Very well done, Opalg! (Smile)

Solution of other:

Spoiler

Let

$X=\sqrt{100}-\sqrt{99}+\sqrt{98}-\sqrt{97}-\sqrt{96}+\cdots-\sqrt{4}+\sqrt{3}$, and

$Y+1=\sqrt{99}-\sqrt{98}+\sqrt{97}-\sqrt{96}+\cdots-\sqrt{4}+\sqrt{3}-\sqrt{2}+\sqrt{1}$.

Adding up the equations yields $X+Y=\sqrt{100}-\sqrt{2}$.

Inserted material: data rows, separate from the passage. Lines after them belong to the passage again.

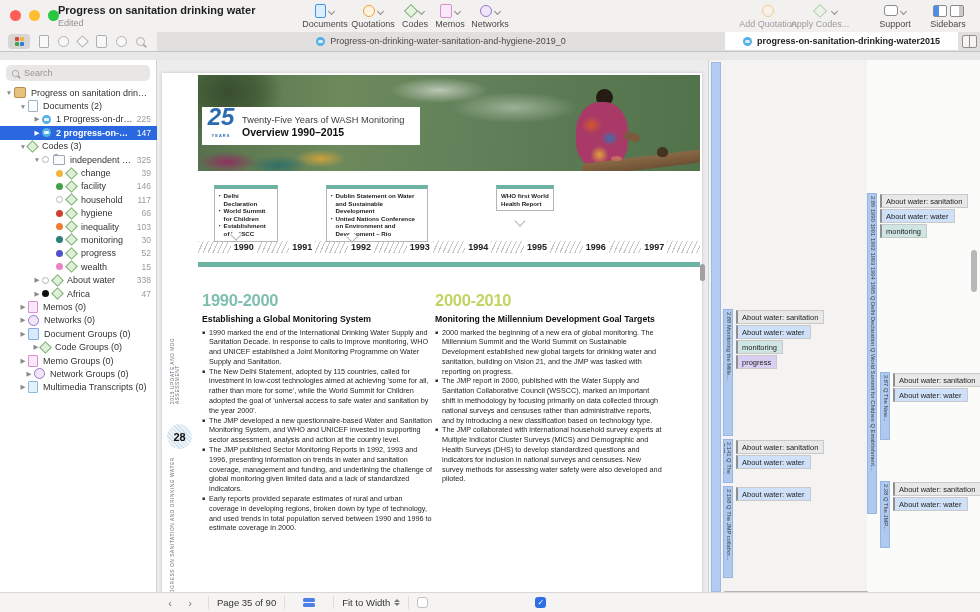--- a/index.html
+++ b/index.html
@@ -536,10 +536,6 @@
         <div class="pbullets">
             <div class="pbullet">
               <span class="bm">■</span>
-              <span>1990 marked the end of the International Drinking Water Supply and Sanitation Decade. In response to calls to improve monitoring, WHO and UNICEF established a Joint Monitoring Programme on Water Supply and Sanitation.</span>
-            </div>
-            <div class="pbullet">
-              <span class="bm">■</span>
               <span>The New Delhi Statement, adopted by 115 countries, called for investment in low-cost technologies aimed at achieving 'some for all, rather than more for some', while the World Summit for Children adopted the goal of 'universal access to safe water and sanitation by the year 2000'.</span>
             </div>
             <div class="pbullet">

Note that from AM-GM inequality, we have the following inequalities that are true:

$100+98>2\sqrt{100}\sqrt{98}$

$4(99)>100+2\sqrt{100}\sqrt{98}+98$

$2\sqrt{99}>\sqrt{100}+\sqrt{98}$

\(\displaystyle \color{yellow}\bbox[5px,purple]{\sqrt{99}-\sqrt{98}>\sqrt{100}-\sqrt{99}}\),

\(\displaystyle \color{yellow}\bbox[5px,green]{\sqrt{97}-\sqrt{96}>\sqrt{98}-\sqrt{97}}\), and so on and so forth, we know $Y>X$ must hold.

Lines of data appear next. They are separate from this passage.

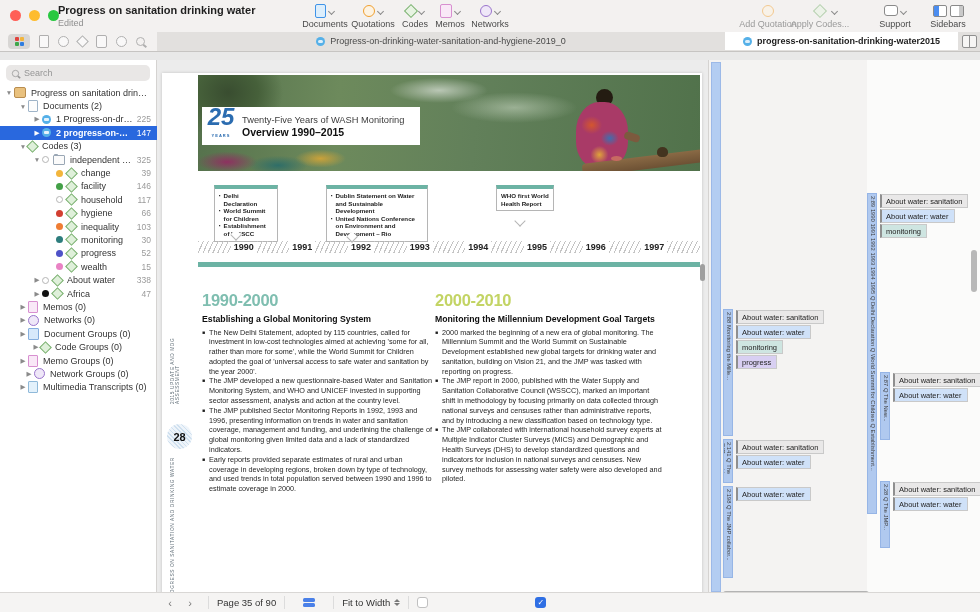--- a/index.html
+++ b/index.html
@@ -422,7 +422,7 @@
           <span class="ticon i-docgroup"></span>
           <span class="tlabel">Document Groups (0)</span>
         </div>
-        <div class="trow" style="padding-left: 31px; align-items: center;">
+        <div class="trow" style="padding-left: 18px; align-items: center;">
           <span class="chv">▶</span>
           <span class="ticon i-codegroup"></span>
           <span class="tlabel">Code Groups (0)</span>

Therefore, $2Y>X+Y=\sqrt{100}-\sqrt{2}$ (from $X+Y=\sqrt{100}-\sqrt{2}$), and so

$Y+1>\dfrac{\sqrt{100}-\sqrt{2}}{2}+1=5+\left(1-\dfrac{\sqrt{2}}{2}\right)>5$ and we're hence done.